▸ **READING PASSAGE**
=== Section Start ===

George Lucas and Steven Spielberg Show Us the Future of Entertainment

I grew up in East Baltimore in the 1980s and 1990s, the twenty-year nightmare of peace, growth, and prosperity that we all endured before the New Normal debuted in 2001.

In those days, my Dad would lay $8 or $10 on my kid brother and me, and tell us to go up to the movies, to stay out for the afternoon. Why Dad wanted us out of the house, or what he and Mom got up to in those hours we were gone, I'll never know...

But maybe we'd get some friends and head up to the Patterson Theater, or the Grand Theater. These were East Baltimore's hallowed old dollar movies, the second run theaters. With a veritable king's ransom at hand, we'd spend 99 cents for a ticket and blow the rest on popcorn, drinks, and extremely sugary snacks.

We'd see movies like RoboCop, Ghostbusters II, The Hunt for Red October, Die Hard II, even Weekend At Bernie's or Look Who's Talking. Whatever your fancy, it was an afternoon at the movies for less than $10.

Just like the East Baltimore I knew, those days are long gone. And just like East Baltimore, the movies have changed forever.

Two Giants Give Us a Glimpse of Things To Come

George Lucas and Steven Spielberg, two undisputed titans of the medium, recently headed a panel discussion at the University of Southern California's School of Cinematic Arts. The two directors have a grim prognosis for the future of the major studios and theatrical motion pictures - as we know them today.

In fact, according to George Lucas, we may live to see the day when going to the movies is really a niche market.

Essentially, the pair said, the studios are spending hundreds of millions of dollars on recycled remakes or franchises with dazzling special effects, but with plots full of holes big enough to fly the Millennium Falcon through. I myself faced up to this when I heard they were redoing Red Dawn. And every other summer, a new X-Men spinoff is thrust at us.

=== Section End ===

▸ **THE TASK**
Name every movie the essay on the future of entertainment lists as one the writer and friends would see at the dollar theaters.

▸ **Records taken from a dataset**
=== Section Start ===

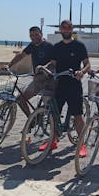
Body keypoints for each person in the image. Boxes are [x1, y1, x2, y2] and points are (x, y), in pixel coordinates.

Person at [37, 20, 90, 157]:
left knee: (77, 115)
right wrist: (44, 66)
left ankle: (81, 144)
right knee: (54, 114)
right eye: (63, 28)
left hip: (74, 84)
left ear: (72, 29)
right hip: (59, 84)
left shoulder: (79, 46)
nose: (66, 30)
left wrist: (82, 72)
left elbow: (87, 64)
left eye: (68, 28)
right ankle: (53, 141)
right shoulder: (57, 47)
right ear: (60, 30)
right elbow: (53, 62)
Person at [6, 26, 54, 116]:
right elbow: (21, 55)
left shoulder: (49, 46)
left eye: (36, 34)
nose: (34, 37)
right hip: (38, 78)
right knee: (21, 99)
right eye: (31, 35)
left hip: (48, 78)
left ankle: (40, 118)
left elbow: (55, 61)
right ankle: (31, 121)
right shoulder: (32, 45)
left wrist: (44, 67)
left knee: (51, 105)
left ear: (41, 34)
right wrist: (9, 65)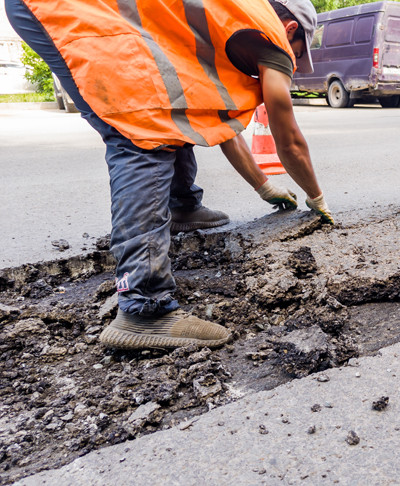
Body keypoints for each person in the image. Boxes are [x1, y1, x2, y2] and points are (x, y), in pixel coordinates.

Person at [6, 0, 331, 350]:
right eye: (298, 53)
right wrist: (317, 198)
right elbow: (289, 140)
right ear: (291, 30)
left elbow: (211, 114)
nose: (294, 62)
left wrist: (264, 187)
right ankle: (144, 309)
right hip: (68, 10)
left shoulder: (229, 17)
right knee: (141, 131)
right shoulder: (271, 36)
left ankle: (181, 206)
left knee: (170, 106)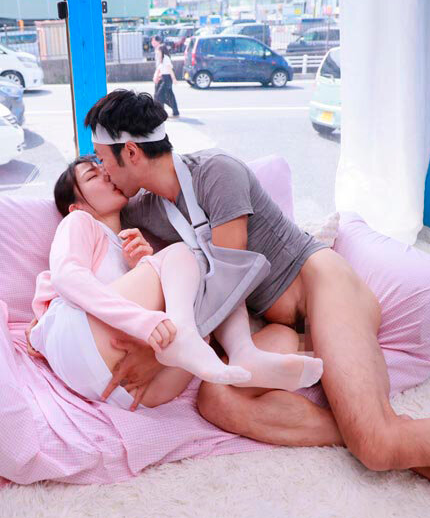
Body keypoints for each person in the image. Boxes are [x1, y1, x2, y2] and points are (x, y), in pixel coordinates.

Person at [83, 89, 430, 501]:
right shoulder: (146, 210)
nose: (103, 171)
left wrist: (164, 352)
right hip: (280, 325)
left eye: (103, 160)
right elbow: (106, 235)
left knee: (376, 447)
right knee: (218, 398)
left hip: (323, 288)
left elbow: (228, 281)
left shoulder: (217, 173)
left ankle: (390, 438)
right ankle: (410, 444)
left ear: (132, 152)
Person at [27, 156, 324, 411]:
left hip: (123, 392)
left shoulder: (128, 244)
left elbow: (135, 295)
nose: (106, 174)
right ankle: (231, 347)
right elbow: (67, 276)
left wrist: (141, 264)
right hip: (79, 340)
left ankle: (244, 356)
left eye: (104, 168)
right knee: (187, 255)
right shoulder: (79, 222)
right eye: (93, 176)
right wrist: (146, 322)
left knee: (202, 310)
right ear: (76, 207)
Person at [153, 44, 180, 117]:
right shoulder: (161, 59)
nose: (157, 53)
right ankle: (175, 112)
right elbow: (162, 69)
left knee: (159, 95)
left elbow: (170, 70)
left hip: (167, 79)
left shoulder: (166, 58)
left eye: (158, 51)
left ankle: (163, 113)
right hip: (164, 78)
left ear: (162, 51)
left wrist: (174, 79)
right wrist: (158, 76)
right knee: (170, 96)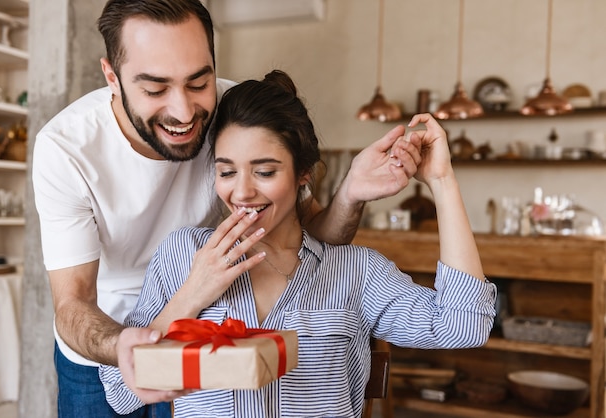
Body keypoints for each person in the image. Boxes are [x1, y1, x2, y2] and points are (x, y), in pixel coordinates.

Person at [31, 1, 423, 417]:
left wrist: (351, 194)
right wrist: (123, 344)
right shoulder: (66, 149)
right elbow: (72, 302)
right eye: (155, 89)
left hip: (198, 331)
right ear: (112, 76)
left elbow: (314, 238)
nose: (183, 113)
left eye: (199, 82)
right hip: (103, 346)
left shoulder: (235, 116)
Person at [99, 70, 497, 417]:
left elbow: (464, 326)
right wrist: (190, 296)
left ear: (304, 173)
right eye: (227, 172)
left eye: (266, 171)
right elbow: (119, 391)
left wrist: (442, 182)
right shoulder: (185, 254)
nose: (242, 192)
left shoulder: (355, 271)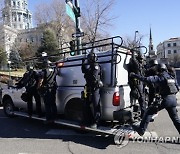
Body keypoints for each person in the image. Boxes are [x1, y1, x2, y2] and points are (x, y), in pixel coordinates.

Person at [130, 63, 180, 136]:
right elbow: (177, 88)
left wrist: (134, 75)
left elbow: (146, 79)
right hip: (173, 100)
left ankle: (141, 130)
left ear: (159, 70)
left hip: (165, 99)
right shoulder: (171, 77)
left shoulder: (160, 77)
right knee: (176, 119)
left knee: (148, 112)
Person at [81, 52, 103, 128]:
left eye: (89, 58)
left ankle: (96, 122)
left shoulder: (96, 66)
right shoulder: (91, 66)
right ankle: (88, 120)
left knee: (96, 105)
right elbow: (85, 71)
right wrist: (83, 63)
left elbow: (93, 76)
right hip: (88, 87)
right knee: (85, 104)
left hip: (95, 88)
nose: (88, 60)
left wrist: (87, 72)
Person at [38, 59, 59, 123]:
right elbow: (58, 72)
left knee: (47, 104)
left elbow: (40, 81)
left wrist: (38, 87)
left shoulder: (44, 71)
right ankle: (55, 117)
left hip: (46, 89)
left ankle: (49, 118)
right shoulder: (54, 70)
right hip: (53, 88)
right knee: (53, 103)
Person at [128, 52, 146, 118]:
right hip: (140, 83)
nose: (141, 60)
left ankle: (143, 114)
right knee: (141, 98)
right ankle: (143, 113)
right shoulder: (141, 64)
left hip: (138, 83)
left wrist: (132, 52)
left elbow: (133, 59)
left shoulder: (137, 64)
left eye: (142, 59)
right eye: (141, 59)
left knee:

=== Section End ===

▸ **RESULT OF THIS TASK**
RoboCop, Ghostbusters II, The Hunt for Red October, Die Hard II, Weekend At Bernie's, Look Who's Talking